5(1)       Sous réserve des autres dispositions de la présente partie, le revenu d'un contribuable, pour une année d'imposition, tiré d'une charge ou d'un emploi est le traitement, le salaire et toute autre rémunération, y compris les gratifications, que le contribuable a reçus au cours de l'année.

8(1)       Sont déductibles dans le calcul du revenu d'un contribuable tiré, pour une année d'imposition, d'une charge ou d'un emploi ceux des éléments suivants qui se rapportent entièrement à cette source de revenus, ou la partie des éléments suivants qu'il est raisonnable de considérer comme s'y rapportant :

a)          [...]

h.1)       dans le cas où le contribuable, au cours de l'année, a été habituellement tenu d'accomplir les fonctions de son emploi ailleurs qu'au lieu d'affaires de son employeur ou à différents endroits et a été tenu, aux termes de son contrat d'emploi, d'acquitter les frais afférents à un véhicule à moteur qu'il a engagés dans l'accomplissement des fonctions de sa charge ou de son emploi, les sommes qu'il a dépensées au cours de l'année au titre des frais afférents à un véhicule à moteur pour se déplacer dans l'exercice des fonctions de son emploi, sauf s'il a, selon le cas:

(i)          reçu une allocation pour frais afférents à un véhicule à moteur qui, par l'effet de l'alinéa 6(1)b), n'est pas incluse dans le calcul de son revenu pour l'année,

(ii)         demandé une déduction pour l'année en application de l'alinéa f);

248(1) Les définitions qui suivent s'appliquent à la présente loi.

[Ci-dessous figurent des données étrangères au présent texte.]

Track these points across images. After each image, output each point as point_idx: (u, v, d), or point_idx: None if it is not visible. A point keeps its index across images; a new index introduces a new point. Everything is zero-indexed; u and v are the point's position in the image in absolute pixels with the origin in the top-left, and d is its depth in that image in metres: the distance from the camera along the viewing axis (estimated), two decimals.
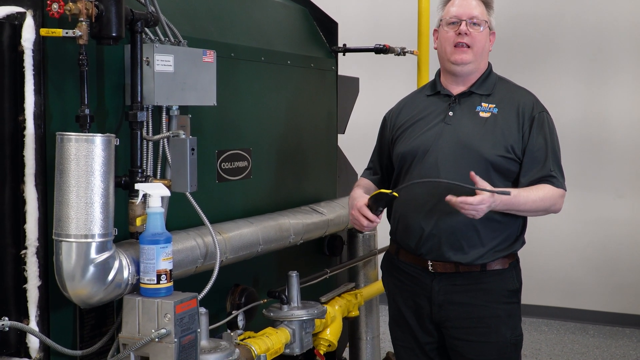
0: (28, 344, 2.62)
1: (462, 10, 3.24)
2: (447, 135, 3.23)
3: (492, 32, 3.33)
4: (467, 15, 3.23)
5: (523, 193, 3.10)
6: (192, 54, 3.03)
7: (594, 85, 7.23)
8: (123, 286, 2.65)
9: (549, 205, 3.16)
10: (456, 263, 3.20)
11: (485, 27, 3.25)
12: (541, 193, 3.13)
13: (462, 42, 3.22)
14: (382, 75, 7.62)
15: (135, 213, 2.79)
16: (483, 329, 3.24)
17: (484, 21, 3.24)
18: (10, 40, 2.55)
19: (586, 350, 6.66)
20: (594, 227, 7.32)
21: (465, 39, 3.22)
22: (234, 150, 3.51)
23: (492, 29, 3.32)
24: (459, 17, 3.24)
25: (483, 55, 3.29)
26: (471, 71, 3.28)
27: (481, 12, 3.25)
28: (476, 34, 3.23)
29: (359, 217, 3.17)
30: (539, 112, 3.24)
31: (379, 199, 3.12)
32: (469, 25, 3.22)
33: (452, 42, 3.24)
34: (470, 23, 3.23)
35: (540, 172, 3.16)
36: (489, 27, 3.29)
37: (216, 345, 2.97)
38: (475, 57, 3.25)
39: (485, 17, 3.26)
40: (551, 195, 3.15)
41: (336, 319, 3.90)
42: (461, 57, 3.24)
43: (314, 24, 4.41)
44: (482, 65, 3.32)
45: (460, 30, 3.22)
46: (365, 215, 3.14)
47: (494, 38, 3.35)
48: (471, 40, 3.23)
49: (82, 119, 2.59)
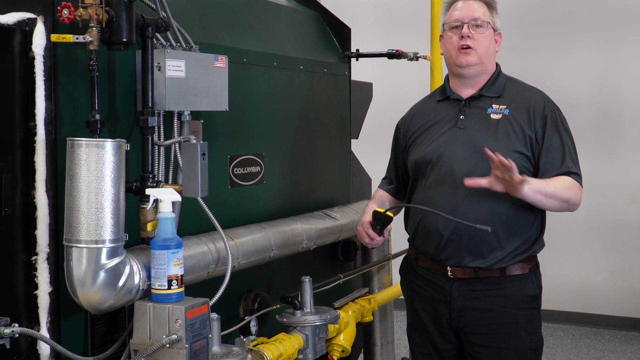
0: (39, 350, 2.61)
1: (464, 13, 3.23)
2: (460, 139, 3.22)
3: (498, 33, 3.31)
4: (469, 18, 3.22)
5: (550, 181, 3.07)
6: (204, 59, 3.03)
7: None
8: (134, 292, 2.63)
9: (571, 196, 3.11)
10: (475, 268, 3.18)
11: (488, 28, 3.24)
12: (566, 182, 3.10)
13: (466, 44, 3.22)
14: (396, 80, 7.61)
15: (146, 218, 2.78)
16: (502, 335, 3.21)
17: (486, 22, 3.23)
18: (21, 46, 2.56)
19: (602, 355, 6.63)
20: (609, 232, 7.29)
21: (469, 41, 3.21)
22: (247, 155, 3.50)
23: (497, 29, 3.30)
24: (461, 20, 3.23)
25: (489, 57, 3.27)
26: (478, 73, 3.27)
27: (483, 13, 3.23)
28: (479, 36, 3.22)
29: (362, 233, 3.22)
30: (551, 111, 3.21)
31: (375, 218, 3.16)
32: (472, 27, 3.21)
33: (456, 45, 3.24)
34: (473, 25, 3.21)
35: (559, 169, 3.13)
36: (493, 27, 3.27)
37: (228, 351, 2.96)
38: (481, 59, 3.24)
39: (487, 19, 3.24)
40: (574, 187, 3.12)
41: (350, 325, 3.89)
42: (466, 59, 3.23)
43: (326, 29, 4.40)
44: (490, 67, 3.30)
45: (462, 34, 3.21)
46: (367, 232, 3.18)
47: (500, 38, 3.33)
48: (475, 43, 3.22)
49: (93, 124, 2.59)
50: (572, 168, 3.15)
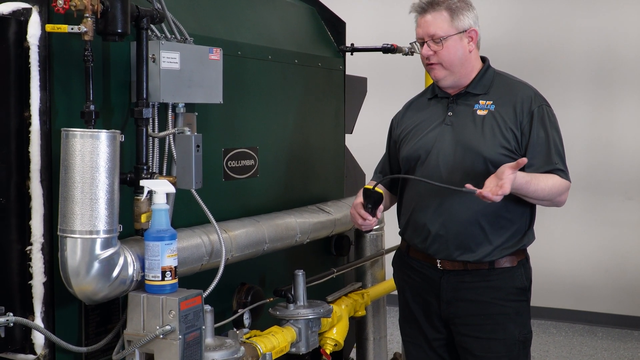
0: (33, 340, 2.62)
1: (422, 30, 3.24)
2: (447, 135, 3.24)
3: (470, 30, 3.23)
4: (427, 35, 3.22)
5: (534, 179, 3.07)
6: (199, 51, 3.03)
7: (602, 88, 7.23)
8: (128, 283, 2.64)
9: (556, 194, 3.14)
10: (464, 262, 3.21)
11: (450, 39, 3.19)
12: (550, 182, 3.11)
13: (429, 62, 3.24)
14: (390, 76, 7.62)
15: (140, 210, 2.78)
16: (491, 326, 3.24)
17: (443, 36, 3.19)
18: (15, 36, 2.55)
19: (594, 352, 6.65)
20: (603, 229, 7.30)
21: (432, 59, 3.22)
22: (241, 148, 3.51)
23: (466, 29, 3.22)
24: (422, 37, 3.24)
25: (460, 63, 3.24)
26: (453, 82, 3.28)
27: (440, 26, 3.19)
28: (441, 50, 3.21)
29: (354, 214, 3.20)
30: (539, 106, 3.21)
31: (366, 195, 3.15)
32: (431, 44, 3.21)
33: (424, 61, 3.27)
34: (432, 41, 3.21)
35: (545, 166, 3.14)
36: (458, 32, 3.20)
37: (221, 342, 2.97)
38: (449, 70, 3.24)
39: (444, 31, 3.19)
40: (559, 186, 3.13)
41: (342, 319, 3.89)
42: (434, 74, 3.26)
43: (321, 23, 4.41)
44: (468, 68, 3.27)
45: (423, 53, 3.24)
46: (359, 213, 3.16)
47: (475, 34, 3.25)
48: (437, 57, 3.22)
49: (87, 115, 2.59)
50: (558, 164, 3.17)
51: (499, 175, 2.91)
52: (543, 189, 3.09)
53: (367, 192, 3.14)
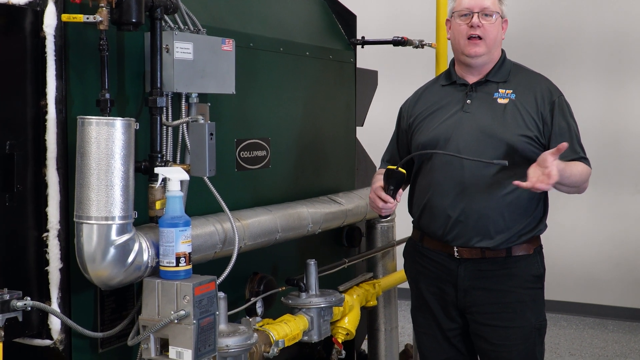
0: (50, 325, 2.66)
1: (474, 3, 3.25)
2: (467, 123, 3.25)
3: (505, 20, 3.34)
4: (478, 7, 3.23)
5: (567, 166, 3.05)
6: (211, 42, 3.06)
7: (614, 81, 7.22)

« employé » Sont compris parmi les employés les cadres ou fonctionnaires.

« charge » Poste qu'occupe un particulier et qui lui donne droit à un traitement ou à une rémunération fixes ou vérifiables, y compris une charge judiciaire, la charge de ministre de la Couronne, la charge de membre du Sénat ou de la Chambre des communes du Canada, de membre d'une assemblée législative ou de membre d'un conseil législatif ou exécutif et toute autre charge dont le titulaire est élu au suffrage universel ou bien choisi ou nommé à titre représentatif, et comprend aussi le poste d'administrateur de société; « fonctionnaire » ou « cadre » s'entend de la personne qui détient une charge de ce genre, y compris un conseiller municipal et un commissaire d'école.



[1]               Cour d'appel fédérale, no A-352-91, 5 janvier 1994, (94 DTC 6193 (FCA)), juge Heald,

          à la page 7.

[2]           Stewart c. Canada, 2002 CSC 46, paragraphes 50-54.